Thanks Nagi – your recipes always turn out brilliantly. 😋🙏🏼
Billie says
Hi Sherrill interested to hear how much of the can you used? Thanks
Jerry says
Best Thai curry we have had for a long time. Thank u
Maria says
Hi Nugi, I am a Russian who live in South Korea. I love travelling and eating, and always in search for the new original flavors. Unfortunately in Korea it’s difficult to find authentic foreign cuisine restaurants. They lack in taste and expensive. That pushed me to learn how to cook it myself. Founding your blog was a big luck. I’ve never seen another source with a such of variety of dishes wich come out perfect every time. Also you give best explenations and tips ever.
PS I love your hands)
Nagi says
OMG my hands!!!! 🖐 Why does everyone comment on my hands??!! N x
CC says
So I’ve been following your recipes for a couple years. Thank you for the curry suggestion—that’s upped my game on this dish!! Love this!! Thank you
Kevin says
This recipe also great.
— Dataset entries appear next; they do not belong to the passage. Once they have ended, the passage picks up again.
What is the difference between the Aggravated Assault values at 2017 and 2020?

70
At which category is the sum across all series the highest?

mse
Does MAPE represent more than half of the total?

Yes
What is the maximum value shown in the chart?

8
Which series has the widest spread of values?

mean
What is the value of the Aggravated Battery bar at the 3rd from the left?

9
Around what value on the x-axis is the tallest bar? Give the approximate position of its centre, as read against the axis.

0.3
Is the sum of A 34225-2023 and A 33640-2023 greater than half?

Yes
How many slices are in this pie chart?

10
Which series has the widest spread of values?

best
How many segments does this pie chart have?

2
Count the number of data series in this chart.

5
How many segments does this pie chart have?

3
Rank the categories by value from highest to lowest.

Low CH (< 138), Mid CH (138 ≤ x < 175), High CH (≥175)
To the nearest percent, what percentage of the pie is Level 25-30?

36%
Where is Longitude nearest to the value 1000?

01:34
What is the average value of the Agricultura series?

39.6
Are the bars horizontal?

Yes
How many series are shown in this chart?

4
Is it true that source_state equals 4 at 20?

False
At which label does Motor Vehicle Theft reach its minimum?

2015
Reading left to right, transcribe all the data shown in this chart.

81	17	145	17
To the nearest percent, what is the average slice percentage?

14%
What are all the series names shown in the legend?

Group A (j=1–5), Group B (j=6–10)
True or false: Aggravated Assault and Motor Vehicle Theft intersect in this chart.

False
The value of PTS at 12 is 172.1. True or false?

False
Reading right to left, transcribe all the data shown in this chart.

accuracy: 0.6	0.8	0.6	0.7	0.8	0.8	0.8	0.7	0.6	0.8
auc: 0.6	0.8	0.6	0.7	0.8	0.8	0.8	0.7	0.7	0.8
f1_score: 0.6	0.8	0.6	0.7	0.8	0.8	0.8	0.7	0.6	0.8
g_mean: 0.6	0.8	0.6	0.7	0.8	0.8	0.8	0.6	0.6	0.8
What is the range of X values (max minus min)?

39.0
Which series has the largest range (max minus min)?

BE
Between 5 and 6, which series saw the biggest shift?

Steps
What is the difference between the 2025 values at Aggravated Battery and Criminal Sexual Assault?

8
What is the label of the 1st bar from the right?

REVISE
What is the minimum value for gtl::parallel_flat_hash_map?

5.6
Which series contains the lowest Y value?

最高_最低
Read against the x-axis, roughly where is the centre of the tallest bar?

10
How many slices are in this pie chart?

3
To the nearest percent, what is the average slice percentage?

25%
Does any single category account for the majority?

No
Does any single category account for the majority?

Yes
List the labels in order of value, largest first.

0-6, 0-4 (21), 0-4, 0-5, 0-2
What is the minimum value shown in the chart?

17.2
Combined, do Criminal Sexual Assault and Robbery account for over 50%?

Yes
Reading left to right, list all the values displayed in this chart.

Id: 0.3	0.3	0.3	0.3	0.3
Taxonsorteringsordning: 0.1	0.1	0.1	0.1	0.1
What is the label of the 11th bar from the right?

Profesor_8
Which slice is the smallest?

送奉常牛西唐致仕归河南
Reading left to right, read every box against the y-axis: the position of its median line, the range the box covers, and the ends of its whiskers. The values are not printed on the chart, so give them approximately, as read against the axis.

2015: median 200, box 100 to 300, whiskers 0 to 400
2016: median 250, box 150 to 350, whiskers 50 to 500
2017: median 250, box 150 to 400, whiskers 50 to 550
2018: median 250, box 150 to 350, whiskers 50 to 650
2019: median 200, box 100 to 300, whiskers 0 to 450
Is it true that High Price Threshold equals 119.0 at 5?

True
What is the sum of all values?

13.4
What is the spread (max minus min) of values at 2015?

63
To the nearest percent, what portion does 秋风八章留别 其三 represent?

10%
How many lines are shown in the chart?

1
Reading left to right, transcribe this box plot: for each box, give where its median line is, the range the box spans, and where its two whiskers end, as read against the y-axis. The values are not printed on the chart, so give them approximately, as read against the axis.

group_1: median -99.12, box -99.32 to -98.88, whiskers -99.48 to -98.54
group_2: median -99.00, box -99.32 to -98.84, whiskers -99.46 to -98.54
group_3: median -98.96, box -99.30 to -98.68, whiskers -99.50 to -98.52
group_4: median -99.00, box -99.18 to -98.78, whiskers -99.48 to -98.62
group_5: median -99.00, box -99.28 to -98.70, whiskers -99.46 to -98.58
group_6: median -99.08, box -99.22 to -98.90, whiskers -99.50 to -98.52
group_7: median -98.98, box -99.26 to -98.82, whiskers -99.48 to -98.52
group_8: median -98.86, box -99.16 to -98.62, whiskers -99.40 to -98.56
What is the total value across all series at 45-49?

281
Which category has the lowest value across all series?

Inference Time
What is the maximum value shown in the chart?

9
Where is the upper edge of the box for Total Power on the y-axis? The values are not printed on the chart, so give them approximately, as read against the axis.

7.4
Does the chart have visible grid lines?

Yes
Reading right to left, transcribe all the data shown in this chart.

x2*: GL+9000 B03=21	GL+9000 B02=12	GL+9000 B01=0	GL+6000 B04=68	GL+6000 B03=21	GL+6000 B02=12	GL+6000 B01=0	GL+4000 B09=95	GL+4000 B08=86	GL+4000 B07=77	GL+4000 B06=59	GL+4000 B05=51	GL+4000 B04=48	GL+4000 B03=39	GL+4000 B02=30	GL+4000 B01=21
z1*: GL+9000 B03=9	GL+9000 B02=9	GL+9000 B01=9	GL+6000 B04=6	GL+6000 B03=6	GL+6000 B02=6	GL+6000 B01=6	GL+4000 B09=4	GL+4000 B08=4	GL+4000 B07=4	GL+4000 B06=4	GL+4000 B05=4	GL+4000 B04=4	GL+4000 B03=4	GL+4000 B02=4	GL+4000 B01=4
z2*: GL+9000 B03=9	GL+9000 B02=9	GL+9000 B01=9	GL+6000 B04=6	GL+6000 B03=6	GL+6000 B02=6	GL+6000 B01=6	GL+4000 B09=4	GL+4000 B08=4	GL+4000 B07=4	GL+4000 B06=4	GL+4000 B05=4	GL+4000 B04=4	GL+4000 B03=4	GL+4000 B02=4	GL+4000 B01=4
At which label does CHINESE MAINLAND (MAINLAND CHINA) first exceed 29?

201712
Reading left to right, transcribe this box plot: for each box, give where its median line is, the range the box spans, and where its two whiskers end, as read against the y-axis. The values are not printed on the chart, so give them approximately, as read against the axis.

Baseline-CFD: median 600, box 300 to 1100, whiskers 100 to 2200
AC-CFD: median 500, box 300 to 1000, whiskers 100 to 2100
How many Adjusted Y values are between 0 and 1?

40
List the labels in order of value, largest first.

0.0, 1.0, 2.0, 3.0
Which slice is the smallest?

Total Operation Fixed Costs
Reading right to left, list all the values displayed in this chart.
I’ve made the green about 50 times and thought I’d try the red. I haven’t had the patience to make my own paste but I’ve tried different store bought. By far the Maesri is the best. Not even close. Thanks again
Brad S says
I made my first ever thai red curry using this recipe as a starting point and it was fantastic. I made significant changes to suit my personal taste and availability of ingredients.
The only thing I left out entirely was kaffir lime leaves. I simply couldn’t get them at my local store.
I used an entire 4 oz jar of red curry paste because I like it spicy.
I used 1 cup of water and a 2-cup cube of chicken broth.
I used 3 tbsp coconut aminos instead of fish sauce.
I used cubed chicken breast.
During the 10 minute simmer with the chicken, I deviated entirely as follows:
– 6 minutes after adding the raw chicken and getting the mixture to a simmer added 1 cup thin sliced carrots
– after another 4 minutes added 1 cup sliced onions and 1 thin sliced red chili pepper.
– after another 4 minutes I added 1 cup sliced bell pepper and 1 cup sliced zucchini.
I simmered 4 more minutes and that was it.
—
Sorry to mangle your wonderful recipe so much, but I did this to approximate a recipe from a local thai place I love. I need to find some kaffir lime leaves.
Sherrill says
Have you thought of getting a small kaffir lime tree and growing it in a pot? That’s what I do. Also, if you find a fruit & veg shop selling the fresh leaves in small packs – freeze the leftovers in a ziplock bag for next time.
Elena says
I like the way you explain in details each recipe!
I consider myself a good cook but I always learn something new from you! And if forget the recipe you are the first I am searching it .Thank you Nagi 🌺🌸
Chris Simmons says
If using the from scratch red curry paste, are we still using 5-6 Tablespoons? Unsure what “1 quantity” in recipe meant.
Brad S says
Near the beginning there is a section reading “2. From scratch, using a homemade red curry paste” with a link to that recipe.